From: Florian Westphal <f...@strlen.de>
Date: Sun, 30 Jul 2017 03:57:17 +0200

> During a hallway discussion with Eric Dumazet at Netdev 1.2 in
> Tokyo some maybe-not-so-useful-anymore TCP stack features came up,
> among these header prediction and prequeueing.
> 
> In brief, TCP prequeue assumes a single-process-blocking-read design,
> which is not that common anymore. The most frequently used high-performance
> networking program that is an excellent fit for these features is netperf.
> 
> The idea behind prequeueing is to move part of tcp processing, including
> retransmit queue cleaning, to process context.
> 
> With (e)poll designs, prequeue is always skipped, so for such programs
> this is dead-code removal.
> 
> Header prediction is also less useful nowadays.
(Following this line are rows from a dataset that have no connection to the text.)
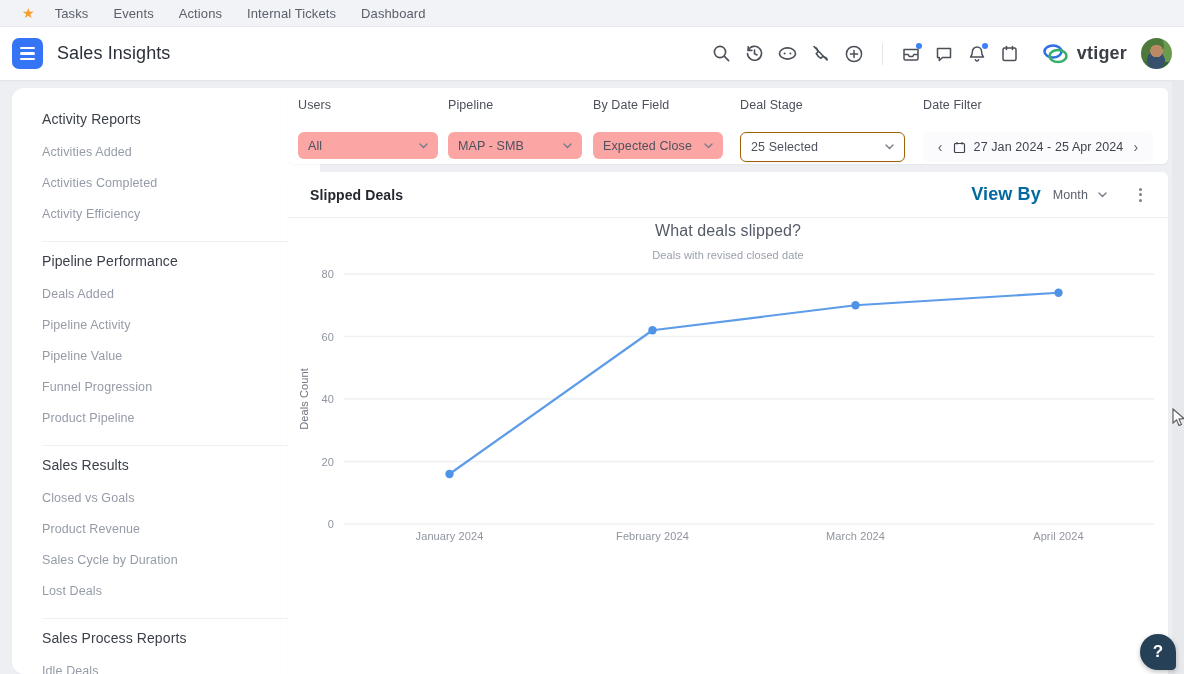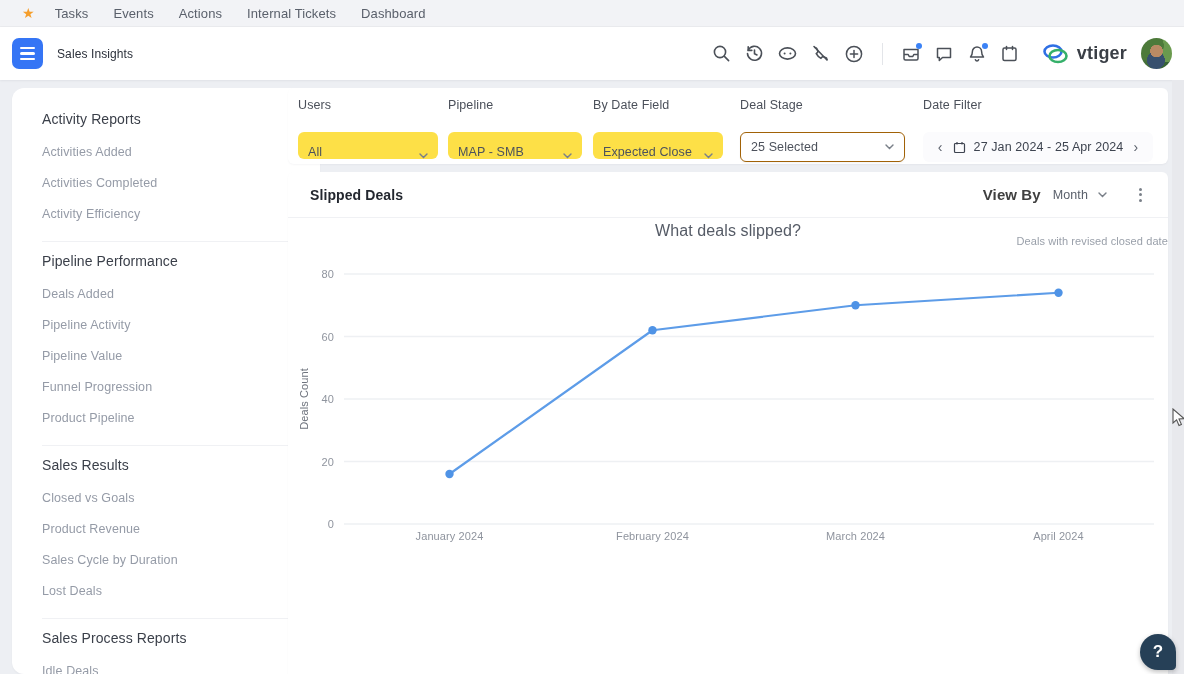--- a/index.html
+++ b/index.html
@@ -24,21 +24,21 @@
     position:absolute; left:0; top:27px; width:1184px; height:53px;
     background:#ffffff; display:flex; align-items:center;
     box-shadow:0 1px 2px rgba(16,24,40,.06);
   }
   .hamburger {
     width:31px; height:31px; border-radius:7px; background:#3575f5;
     margin-left:12px; display:flex; flex-direction:column; gap:3px;
     align-items:center; justify-content:center; cursor:pointer; flex:none;
   }
   .hamburger span { display:block; width:15px; height:2.4px; background:#fff; border-radius:2px; }
-  .page-title { font-size:12px; color:#2b303a; margin-left:14px; font-weight:500; }
+  .page-title { font-size:18px; color:#2b303a; margin-left:14px; font-weight:500; }
   .hspacer { flex:1; }
   .hicons { display:flex; align-items:center; gap:11px; margin-right:10px; }
   .hicon { position:relative; width:22px; height:22px; display:flex; align-items:center; justify-content:center; color:#4b5058; cursor:pointer; }
   .hicon svg { display:block; }
   .hdivider { width:1px; height:22px; background:#e3e5e9; margin:0 6px; }
   .dot { position:absolute; top:0px; right:0px; width:6px; height:6px; border-radius:50%; background:#3b82f6; }
   .brand { display:flex; align-items:center; gap:6px; margin:0 14px 0 10px; cursor:pointer; }
   .brand-name { font-size:18px; font-weight:700; color:#3a3f46; letter-spacing:.2px; }
   .avatar {
     width:31px; height:31px; border-radius:50%; margin-right:12px; cursor:pointer; flex:none;
@@ -63,42 +63,42 @@
     position:absolute; left:288px; top:88px; width:880px; height:76px;
     background:#fff; border-radius:6px; box-shadow:0 1px 2px rgba(16,24,40,.04);
   }
   .fgroup { position:absolute; top:10px; }
   .flabel { font-size:12.5px; color:#4b505a; margin-bottom:20px; }
   .fcontrol {
     height:27px; display:flex; align-items:center; gap:8px;
     font-size:12.5px; color:#4d525c; border-radius:6px; padding:0 10px; cursor:pointer;
   }
   .fcontrol .val { flex:1; white-space:nowrap; overflow:hidden; }
-  .soft { background:#fde047;align-items:flex-end; }
+  .soft { background:#fca5a5; }
   .outline { background:#fff; border:1px solid #a16207; box-shadow:0 1px 2px rgba(16,24,40,.05); height:30px; }
   .daterange { background:#fbfbfd; height:30px; justify-content:center; color:#3e4450; }
   .daterange .arrow { color:#5a606b; font-size:14px; padding:0 2px; cursor:pointer; }
   .chev { flex:none; }
   
   .chart-card {
     position:absolute; left:288px; top:172px; width:880px; height:502px;
     background:#fff; border-radius:6px 6px 0 0; box-shadow:0 1px 2px rgba(16,24,40,.04);
   }
   .cc-header {
     height:46px; display:flex; align-items:center; padding:0 22px;
     border-bottom:1px solid #f0f1f4;
   }
   .cc-title { font-size:14px; font-weight:700; color:#23272f; }
   .cc-right { margin-left:auto; display:flex; align-items:center; gap:10px; }
-  .viewby-label { font-size:15px; font-weight:700; color:#404040; }
+  .viewby-label { font-size:18px; font-weight:700; color:#0369a1; }
   .viewby-select { display:flex; align-items:center; gap:10px; font-size:12.5px; color:#5a606b; cursor:pointer; padding:4px 2px; }
   .kebab { margin-left:16px; color:#7a8089; cursor:pointer; display:flex; flex-direction:column; gap:2.5px; padding:4px; }
   .kebab i { width:3px; height:3px; border-radius:50%; background:#7a8089; display:block; }
   .chart-title { position:absolute; top:50px; left:0; width:100%; text-align:center; font-size:16px; color:#555b66; }
-  .chart-subtitle { position:absolute; top:63px; left:0; width:100%; text-align:right; font-size:11px; color:#9aa0aa; }
+  .chart-subtitle { position:absolute; top:77px; left:0; width:100%; text-align:center; font-size:11px; color:#9aa0aa; }
   #chart-svg { position:absolute; left:0; top:96px; }
   
   .scroll-strip { position:absolute; left:1172px; top:80px; width:12px; height:594px; background:#e8e9ed; }
   .help-bubble {
     position:absolute; left:1140px; top:634px; width:36px; height:36px;
     background:#264057; border-radius:50% 50% 12% 50%;
     display:flex; align-items:center; justify-content:center; cursor:pointer;
     color:#fff; font-size:17px; font-weight:700;
     box-shadow:0 2px 5px rgba(0,0,0,.25);
   }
> For packet trains, GRO will do packet aggregation so we do not get the
> per-packet benefit that this had before GRO anymore.
> 
> Because of SACK, header prediction also will be ineffective once
> a connection suffers even light packet losses.
> 
> code removal aside, after this change processing always occurs in BH
> context, this allows to experiment e.g. with doing bulk freeing of
> skb heads when incoming ACKs clean packets from the retransmit queue.
> 
> There are no changes since the RFC, except in last patch (i missed
> another no-longer-used mib counter). I also edited a few commit messages.

Series applied, thanks a lot for doing this.